A formal invitation with the summary description of the symposium, the
exact location, and RSVP instructions may be found below.
Please feel free to forward this invitation to others who you think
may be interested. Registrations will be honored on a
first-come-first-served basis. More complete information about the
event and about the Board on Research Data and Information is
available at: http://www.nationalacademies.org/brdi.
Our apologies if this is a duplicate.
Best wishes,
Paul F. Uhlir
Director, Board on Research Data and Information
puhlir@nas.edu
Crowdsourcing: Improving the Quality of
Scientific Data Through Social Networking
A PUBLIC SYMPOSIUM
Organized by the
Board on Research Data and Information
National Research Council
(http://www.nationalacademies.org/brdi)
Monday, June 13, 2011, 4:00 p.m. - 6:15 p.m.

» ASSIGNED TASK 1:
Reproduce the records verbatim, starting at their beginning and ending with the line that contains "Answer: approximately 270°", including that line. Leave the pictures out of your copy.
» ASSIGNED TASK 2:
Continue the invitation to the crowdsourcing symposium from the point where it stops.

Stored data

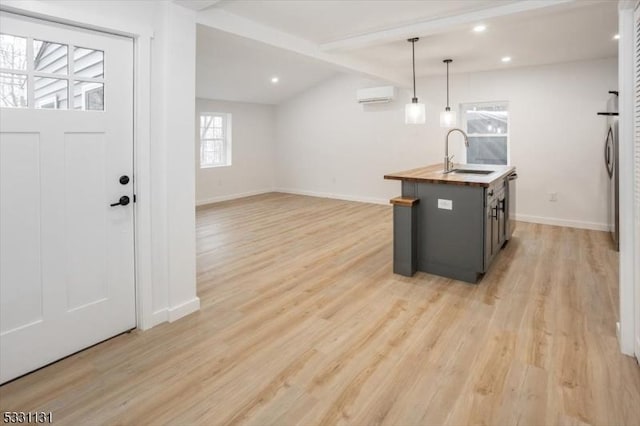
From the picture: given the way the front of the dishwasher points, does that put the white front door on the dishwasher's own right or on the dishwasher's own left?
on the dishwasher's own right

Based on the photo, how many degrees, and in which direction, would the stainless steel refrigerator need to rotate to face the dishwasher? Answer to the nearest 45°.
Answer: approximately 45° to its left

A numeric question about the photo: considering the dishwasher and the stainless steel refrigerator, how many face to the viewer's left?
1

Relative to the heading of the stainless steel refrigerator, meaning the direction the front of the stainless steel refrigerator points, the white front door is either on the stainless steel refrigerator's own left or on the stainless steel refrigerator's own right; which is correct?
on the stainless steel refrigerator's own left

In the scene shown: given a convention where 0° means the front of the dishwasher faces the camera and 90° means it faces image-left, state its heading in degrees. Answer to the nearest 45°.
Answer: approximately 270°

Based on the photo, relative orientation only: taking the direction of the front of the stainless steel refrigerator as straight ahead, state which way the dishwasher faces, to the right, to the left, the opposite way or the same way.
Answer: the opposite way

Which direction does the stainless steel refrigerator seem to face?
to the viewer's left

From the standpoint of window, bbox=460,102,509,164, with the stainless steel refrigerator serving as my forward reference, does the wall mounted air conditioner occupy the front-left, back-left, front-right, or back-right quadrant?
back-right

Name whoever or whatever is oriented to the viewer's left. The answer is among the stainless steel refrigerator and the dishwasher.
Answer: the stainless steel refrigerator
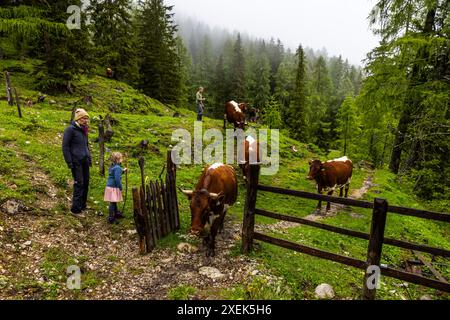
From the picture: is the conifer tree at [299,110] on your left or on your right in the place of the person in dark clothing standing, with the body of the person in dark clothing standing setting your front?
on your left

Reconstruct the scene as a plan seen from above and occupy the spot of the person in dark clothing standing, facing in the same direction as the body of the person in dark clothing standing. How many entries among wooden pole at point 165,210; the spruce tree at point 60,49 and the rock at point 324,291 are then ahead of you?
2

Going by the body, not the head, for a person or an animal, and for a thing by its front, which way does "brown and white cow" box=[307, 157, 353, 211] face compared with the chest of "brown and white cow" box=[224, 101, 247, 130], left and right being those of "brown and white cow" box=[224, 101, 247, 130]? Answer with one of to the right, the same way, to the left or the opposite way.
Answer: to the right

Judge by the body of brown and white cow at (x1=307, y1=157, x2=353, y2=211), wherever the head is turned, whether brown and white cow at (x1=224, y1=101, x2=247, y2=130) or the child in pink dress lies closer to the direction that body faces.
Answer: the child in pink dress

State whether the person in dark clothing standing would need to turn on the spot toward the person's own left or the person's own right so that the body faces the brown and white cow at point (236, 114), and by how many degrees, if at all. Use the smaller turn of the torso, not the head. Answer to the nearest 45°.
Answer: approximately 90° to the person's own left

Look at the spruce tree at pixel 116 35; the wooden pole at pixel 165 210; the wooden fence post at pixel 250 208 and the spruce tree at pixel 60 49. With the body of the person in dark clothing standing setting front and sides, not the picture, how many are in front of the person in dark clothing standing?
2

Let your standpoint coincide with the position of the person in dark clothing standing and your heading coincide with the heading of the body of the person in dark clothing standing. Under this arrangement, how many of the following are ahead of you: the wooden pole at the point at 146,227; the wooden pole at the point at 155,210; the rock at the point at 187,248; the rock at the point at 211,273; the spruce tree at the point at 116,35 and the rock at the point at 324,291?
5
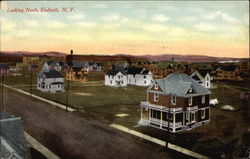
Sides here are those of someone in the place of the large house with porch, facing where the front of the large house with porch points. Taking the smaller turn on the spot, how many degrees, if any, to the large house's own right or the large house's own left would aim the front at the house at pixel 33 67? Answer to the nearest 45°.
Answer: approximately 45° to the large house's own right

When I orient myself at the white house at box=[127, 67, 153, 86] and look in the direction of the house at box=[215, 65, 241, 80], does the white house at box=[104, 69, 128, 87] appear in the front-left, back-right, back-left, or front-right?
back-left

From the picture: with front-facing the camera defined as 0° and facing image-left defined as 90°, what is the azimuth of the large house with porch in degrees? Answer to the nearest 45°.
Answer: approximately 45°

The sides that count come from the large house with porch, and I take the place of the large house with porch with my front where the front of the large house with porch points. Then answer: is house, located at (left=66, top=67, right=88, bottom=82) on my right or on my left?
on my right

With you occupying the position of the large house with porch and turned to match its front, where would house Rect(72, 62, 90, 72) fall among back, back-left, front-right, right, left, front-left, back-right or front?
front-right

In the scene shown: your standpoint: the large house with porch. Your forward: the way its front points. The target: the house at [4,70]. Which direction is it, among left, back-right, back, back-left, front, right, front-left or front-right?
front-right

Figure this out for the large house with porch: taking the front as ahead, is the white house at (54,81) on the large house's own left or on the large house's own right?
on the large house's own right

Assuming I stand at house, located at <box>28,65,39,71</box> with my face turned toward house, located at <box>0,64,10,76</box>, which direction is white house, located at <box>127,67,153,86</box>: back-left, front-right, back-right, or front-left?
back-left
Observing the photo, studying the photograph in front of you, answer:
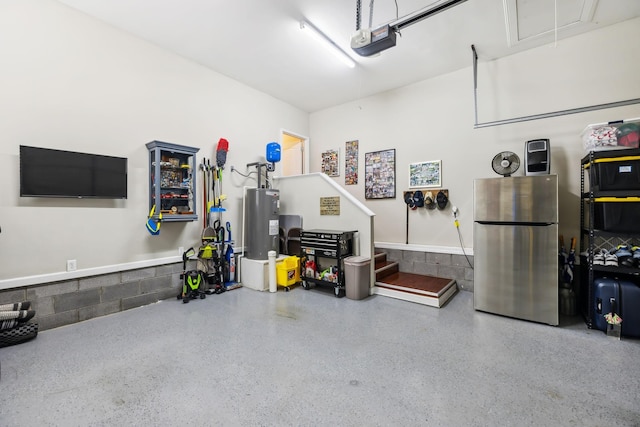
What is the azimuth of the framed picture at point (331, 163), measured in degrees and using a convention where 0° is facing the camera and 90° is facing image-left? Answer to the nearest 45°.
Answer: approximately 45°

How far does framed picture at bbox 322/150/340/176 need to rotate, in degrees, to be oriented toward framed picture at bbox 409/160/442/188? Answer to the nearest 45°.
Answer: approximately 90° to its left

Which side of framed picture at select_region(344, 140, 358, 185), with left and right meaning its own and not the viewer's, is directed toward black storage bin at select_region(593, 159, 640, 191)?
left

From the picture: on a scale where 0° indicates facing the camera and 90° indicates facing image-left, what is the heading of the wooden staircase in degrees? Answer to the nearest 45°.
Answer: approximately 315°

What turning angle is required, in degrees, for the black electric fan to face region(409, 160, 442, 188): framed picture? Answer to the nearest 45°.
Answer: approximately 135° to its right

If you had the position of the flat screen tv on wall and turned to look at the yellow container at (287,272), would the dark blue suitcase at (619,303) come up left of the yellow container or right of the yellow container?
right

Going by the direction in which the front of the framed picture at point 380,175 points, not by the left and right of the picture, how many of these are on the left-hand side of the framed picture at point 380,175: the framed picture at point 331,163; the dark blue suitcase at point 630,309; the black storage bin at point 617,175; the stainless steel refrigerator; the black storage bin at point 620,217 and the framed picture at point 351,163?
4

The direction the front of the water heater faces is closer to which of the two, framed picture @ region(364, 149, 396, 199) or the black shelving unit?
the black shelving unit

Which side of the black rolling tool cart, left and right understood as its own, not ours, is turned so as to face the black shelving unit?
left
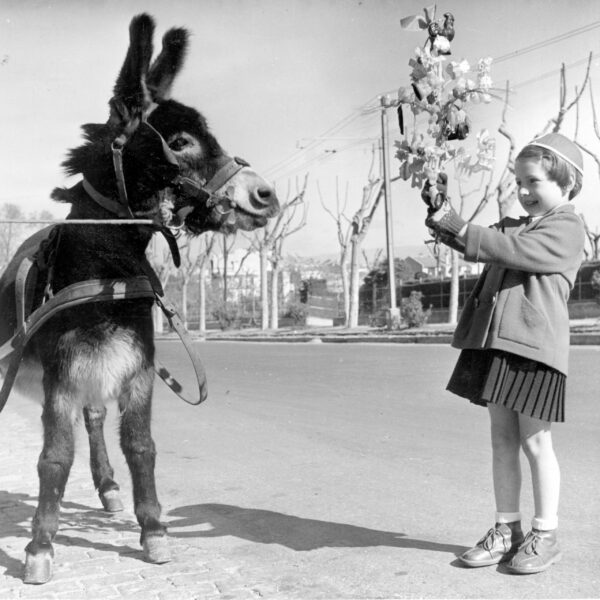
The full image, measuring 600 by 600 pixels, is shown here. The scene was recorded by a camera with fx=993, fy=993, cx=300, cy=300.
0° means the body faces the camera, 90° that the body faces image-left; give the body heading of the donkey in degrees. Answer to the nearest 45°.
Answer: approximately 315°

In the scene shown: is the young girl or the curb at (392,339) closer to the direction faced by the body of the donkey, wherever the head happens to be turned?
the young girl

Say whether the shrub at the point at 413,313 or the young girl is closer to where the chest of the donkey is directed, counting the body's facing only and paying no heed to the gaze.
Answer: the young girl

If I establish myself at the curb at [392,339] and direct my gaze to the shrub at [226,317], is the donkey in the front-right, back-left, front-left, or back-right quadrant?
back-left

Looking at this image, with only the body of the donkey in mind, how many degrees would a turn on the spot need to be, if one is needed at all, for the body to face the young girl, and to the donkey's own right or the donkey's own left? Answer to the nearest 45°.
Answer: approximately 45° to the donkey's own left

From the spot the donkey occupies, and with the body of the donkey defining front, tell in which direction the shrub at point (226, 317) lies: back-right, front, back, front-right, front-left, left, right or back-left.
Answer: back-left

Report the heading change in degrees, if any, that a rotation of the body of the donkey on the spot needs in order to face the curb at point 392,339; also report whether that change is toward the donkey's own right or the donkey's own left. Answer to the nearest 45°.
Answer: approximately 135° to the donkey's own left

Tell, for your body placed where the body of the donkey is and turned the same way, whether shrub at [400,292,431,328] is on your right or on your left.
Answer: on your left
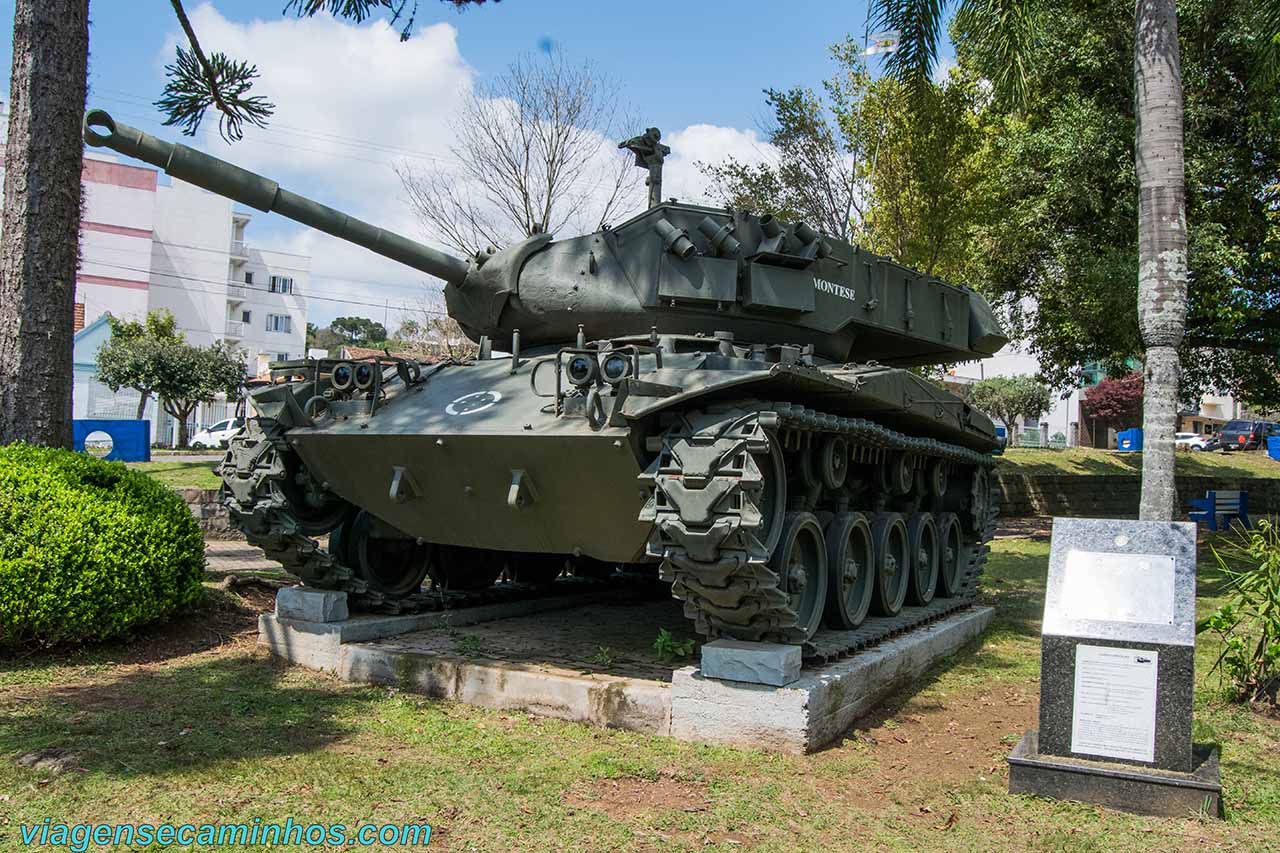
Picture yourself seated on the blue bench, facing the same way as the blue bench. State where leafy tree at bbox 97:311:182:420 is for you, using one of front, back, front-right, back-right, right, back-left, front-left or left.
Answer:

» ANSWER BOX 1:
From the picture: given the way the front of the dishwasher points, does that put the white front door on the dishwasher's own right or on the dishwasher's own left?
on the dishwasher's own right

Based on the photo, how many degrees, and in which direction, would the stainless steel refrigerator need to rotate to face the dishwasher? Answer to the nearest 45°.
Answer: approximately 45° to its left

A numeric question about the photo: considering the dishwasher and the stainless steel refrigerator, how many face to the viewer's left?
1

Relative to the heading of the stainless steel refrigerator, meaning the direction the front of the stainless steel refrigerator points, the white front door is either on the stainless steel refrigerator's own left or on the stainless steel refrigerator's own right; which is correct?
on the stainless steel refrigerator's own left

In the scene shown: given a convention where 0° means the front of the dishwasher faces the camera and 90° means it faces image-left, state its heading in degrees. Answer to the nearest 45°.
Answer: approximately 270°

» ANSWER BOX 2:
Embassy Suites, 900 10th Street, NW, Washington, DC
Crowdsourcing may be described as a distributed information
production and problem-solving activity, today performed mostly
online. The technique invites contributions on one or more specific
issues or problems, either from a targeted group or the general
public. Although there are many types of crowdsourcing applications in
many sectors and businesses, the public research community has used
the techniques extensively in recent years.
According to Wikipedia, itself a highly successful crowdsourcing
initiative, there are many perceived benefits to this model (see www.en.wikipedia.org/wiki/Crowdsoucing; last visited May
27, 2011):
- Various topics can be addressed at a low cost and usually quite
rapidly, frequently with no payments to the contributors;
- The organization doing the crowdsourcing can greatly broaden the
potential contributions beyond its own employees and direct contacts;
- The crowdsourcing activity may be able to provide the views of
many prospective customers or other interested parties, and can
initiate and develop relationships that would be difficult or
impossible to initiate otherwise.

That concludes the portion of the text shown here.